How Does model.eval() Affect Gradient Descent in PyTorch and How to Handle Frequent Evaluations?

I used the Adam optimizer. If I perform an evaluation (i.e., model.train(), ...train steps... grad steps... model.eval()... model.train() in a loop) after every iteration (instead of every epoch) or after every training step when epoch length == 1, the gradients fail to descend properly. However, if I perform evaluation after every >100 iterations or increase the epoch length to a comparable scale, it works fine. It seems that model.eval() somehow affects the optimizer’s functionality.

My first question is: by what mechanism does model.eval() cause the gradients to fail to descend properly?

My second question is: if I must perform evaluation after every iteration—for instance, because I am using PyTorch for compressed sensing reconstruction and want to print the results after each iteration—what is the best way to handle this?
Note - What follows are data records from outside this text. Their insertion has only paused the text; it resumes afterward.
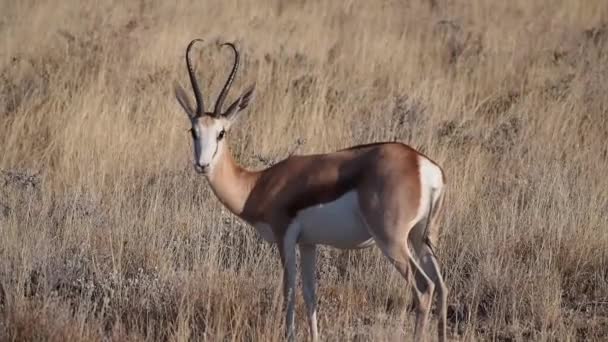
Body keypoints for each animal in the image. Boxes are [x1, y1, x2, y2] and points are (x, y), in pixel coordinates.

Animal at [173, 38, 448, 340]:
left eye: (221, 133)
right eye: (193, 131)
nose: (202, 164)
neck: (257, 184)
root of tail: (422, 165)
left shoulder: (284, 237)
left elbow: (289, 291)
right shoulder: (308, 244)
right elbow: (310, 294)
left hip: (393, 241)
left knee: (424, 289)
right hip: (422, 238)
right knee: (442, 286)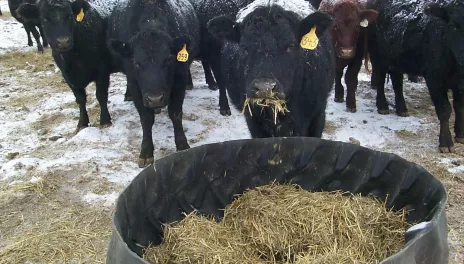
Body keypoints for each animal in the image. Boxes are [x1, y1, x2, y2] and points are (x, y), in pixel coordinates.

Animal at [17, 0, 130, 131]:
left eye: (69, 16)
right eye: (44, 18)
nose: (63, 41)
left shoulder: (102, 70)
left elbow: (101, 95)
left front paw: (105, 120)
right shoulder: (66, 75)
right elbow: (80, 98)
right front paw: (82, 123)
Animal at [108, 0, 200, 167]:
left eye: (168, 59)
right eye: (136, 62)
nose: (155, 99)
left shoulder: (180, 78)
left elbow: (175, 113)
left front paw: (182, 145)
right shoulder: (134, 83)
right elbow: (146, 118)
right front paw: (146, 152)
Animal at [368, 0, 464, 153]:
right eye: (453, 25)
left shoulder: (460, 83)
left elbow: (459, 106)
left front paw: (460, 134)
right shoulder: (434, 78)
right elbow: (445, 109)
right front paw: (446, 142)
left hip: (396, 58)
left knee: (397, 81)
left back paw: (402, 109)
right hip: (376, 54)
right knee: (381, 80)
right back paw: (382, 106)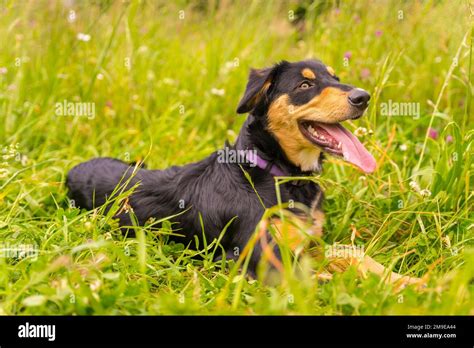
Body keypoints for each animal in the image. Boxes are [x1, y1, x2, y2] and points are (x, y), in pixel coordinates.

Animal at [65, 59, 418, 286]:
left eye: (335, 76)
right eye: (305, 84)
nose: (363, 97)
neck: (276, 171)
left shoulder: (308, 243)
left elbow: (353, 254)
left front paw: (409, 281)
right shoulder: (256, 259)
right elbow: (324, 279)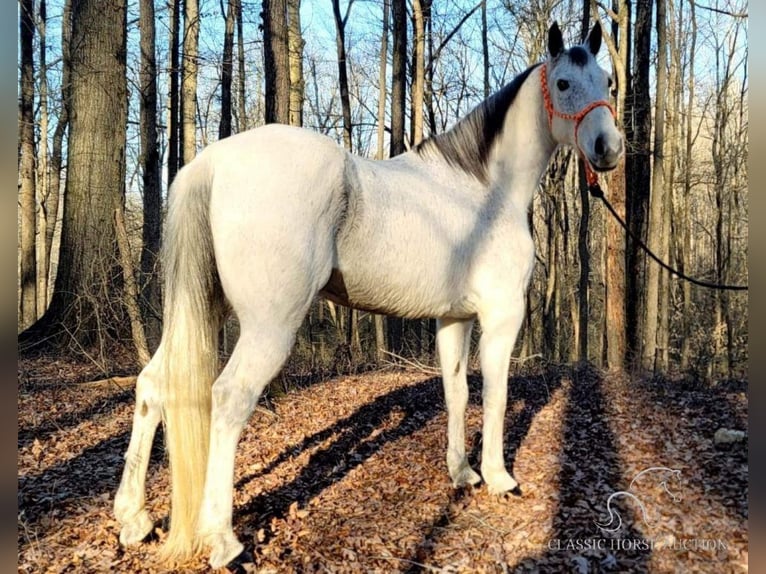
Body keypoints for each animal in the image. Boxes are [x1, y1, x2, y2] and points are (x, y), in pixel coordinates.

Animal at [117, 20, 628, 568]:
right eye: (563, 83)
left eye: (607, 82)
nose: (608, 148)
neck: (484, 191)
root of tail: (212, 162)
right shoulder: (500, 316)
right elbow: (495, 392)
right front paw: (498, 477)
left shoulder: (454, 319)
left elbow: (456, 391)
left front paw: (462, 472)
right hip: (268, 327)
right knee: (229, 398)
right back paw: (223, 540)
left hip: (203, 310)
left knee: (152, 385)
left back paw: (133, 518)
There’s a bit about model.eval() you can read about here Autograd mechanics — PyTorch 2.5 documentation

I would expect .just enabling eval() to not affect training, e.g. when you aren’t calling .backward() and .step() when you performed forward with .eval().


This is my code. “accumulation_steps” is always value 1. And if I remove “if not model.training”, it is also easy to get hard to autograd.
While every time the model switching to eval mode, it switches back to train mode at the next training step, maybe train() did something?

What happens if you change validation_step to still accept a batch, but do a no-op?